Building Agents on the API
An agent is a model running in a loop: it pursues a goal by calling tools, observing results, and deciding the next step until done. Before you build one, pick the simplest thing that works.
The decision test (don't over-build)
- Single call — one prompt answers it. Most tasks. Cheapest, most reliable.
- Workflow — you orchestrate a fixed sequence of calls in code (deterministic control flow). Use when steps are known.
- Agent — the model decides the steps dynamically. Use only when the path genuinely can't be hardcoded.
Reach for an agent when adaptivity is the point — not because it sounds impressive. A workflow you control is easier to test and debug.
Designing the loop
A minimal custom agent:
- System prompt: the goal, constraints, and available tools.

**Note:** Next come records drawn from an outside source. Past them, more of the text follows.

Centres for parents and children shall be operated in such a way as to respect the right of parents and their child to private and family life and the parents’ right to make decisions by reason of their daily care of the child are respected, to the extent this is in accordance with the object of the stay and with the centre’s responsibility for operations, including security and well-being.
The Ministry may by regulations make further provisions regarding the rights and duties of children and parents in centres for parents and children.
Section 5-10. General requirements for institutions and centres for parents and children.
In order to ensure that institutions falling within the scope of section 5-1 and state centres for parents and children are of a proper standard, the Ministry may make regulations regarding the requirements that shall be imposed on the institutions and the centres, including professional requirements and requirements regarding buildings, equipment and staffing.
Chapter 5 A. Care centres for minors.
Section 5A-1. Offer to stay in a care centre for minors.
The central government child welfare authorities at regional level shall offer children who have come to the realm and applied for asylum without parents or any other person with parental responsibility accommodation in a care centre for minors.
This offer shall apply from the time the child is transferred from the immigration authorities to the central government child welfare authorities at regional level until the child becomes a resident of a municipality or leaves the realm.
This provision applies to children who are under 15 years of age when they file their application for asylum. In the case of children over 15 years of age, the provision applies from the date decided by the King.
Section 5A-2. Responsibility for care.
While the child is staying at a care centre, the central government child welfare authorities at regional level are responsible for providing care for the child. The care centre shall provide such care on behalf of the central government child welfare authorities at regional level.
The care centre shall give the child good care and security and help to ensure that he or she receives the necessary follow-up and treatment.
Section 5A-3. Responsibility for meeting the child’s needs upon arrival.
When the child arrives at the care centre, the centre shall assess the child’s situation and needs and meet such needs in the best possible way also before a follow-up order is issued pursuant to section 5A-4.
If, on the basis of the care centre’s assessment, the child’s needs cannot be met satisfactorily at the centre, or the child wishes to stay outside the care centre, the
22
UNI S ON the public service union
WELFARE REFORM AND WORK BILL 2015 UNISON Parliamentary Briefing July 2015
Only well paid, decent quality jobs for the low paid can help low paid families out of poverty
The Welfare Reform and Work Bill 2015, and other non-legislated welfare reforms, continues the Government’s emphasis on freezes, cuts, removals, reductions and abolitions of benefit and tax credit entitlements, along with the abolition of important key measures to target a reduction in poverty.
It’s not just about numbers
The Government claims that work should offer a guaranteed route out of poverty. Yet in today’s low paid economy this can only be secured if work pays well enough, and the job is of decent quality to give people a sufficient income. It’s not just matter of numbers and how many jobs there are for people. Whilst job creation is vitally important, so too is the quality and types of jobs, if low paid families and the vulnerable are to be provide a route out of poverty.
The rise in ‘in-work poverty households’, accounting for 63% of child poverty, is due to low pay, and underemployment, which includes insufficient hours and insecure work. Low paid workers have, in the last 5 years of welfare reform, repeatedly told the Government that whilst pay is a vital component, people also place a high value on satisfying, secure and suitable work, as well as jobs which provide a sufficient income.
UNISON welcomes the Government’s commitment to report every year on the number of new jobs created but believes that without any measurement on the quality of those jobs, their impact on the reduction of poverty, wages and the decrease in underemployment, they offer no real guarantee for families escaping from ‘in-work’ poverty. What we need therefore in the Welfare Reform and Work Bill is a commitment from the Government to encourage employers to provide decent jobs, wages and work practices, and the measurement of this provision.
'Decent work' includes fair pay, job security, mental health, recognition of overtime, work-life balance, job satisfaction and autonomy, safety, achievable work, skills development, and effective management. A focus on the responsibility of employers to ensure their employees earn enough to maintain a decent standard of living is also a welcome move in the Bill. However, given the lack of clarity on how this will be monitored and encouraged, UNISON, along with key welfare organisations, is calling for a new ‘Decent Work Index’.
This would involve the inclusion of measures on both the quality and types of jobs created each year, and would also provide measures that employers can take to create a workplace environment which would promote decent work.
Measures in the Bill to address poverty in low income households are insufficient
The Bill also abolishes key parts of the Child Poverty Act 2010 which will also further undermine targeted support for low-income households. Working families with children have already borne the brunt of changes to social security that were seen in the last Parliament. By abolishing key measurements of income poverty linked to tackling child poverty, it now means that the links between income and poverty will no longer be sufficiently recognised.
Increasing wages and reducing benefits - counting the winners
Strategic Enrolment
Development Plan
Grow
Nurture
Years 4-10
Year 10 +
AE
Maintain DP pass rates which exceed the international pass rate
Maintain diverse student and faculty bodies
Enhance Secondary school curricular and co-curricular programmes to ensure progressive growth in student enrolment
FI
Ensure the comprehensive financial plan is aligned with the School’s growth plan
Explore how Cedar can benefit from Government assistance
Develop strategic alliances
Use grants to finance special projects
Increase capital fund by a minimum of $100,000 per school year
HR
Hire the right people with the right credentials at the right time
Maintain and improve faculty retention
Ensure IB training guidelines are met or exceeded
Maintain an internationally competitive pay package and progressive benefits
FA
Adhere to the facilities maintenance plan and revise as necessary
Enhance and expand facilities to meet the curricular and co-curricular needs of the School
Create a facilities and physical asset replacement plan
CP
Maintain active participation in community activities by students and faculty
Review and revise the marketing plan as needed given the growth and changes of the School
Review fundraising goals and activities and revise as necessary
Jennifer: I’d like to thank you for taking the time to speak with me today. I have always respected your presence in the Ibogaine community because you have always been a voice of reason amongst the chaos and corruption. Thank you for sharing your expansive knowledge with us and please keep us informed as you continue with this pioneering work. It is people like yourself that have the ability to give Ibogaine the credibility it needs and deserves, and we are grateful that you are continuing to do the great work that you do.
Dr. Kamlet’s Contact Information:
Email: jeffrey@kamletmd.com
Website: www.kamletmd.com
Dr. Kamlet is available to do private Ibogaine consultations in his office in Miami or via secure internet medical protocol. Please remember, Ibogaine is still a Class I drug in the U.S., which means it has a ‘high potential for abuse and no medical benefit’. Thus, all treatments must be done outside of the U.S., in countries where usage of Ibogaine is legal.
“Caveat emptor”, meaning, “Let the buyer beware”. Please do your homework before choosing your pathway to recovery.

- Loop: send messages → if
tool_use, run the tool, appendtool_result, repeat → until a final answer or a stop condition. - Guardrails: a max-iterations cap, a token/cost budget, and validation of tool inputs.
- Context management: summarize/trim as the history grows (same idea as Context Management).
The Claude Agent SDK gives you this loop — tools, permissions, context handling — batteries included, so you don't hand-roll it.
Make it robust
- Bound everything: iterations, time, cost. Agents can loop.
- Handle tool failures gracefully (return the error as a result).
- Least privilege + human-in-the-loop for risky actions — see Securing Agents.
- Evaluate it on real cases before trusting it — see Evals.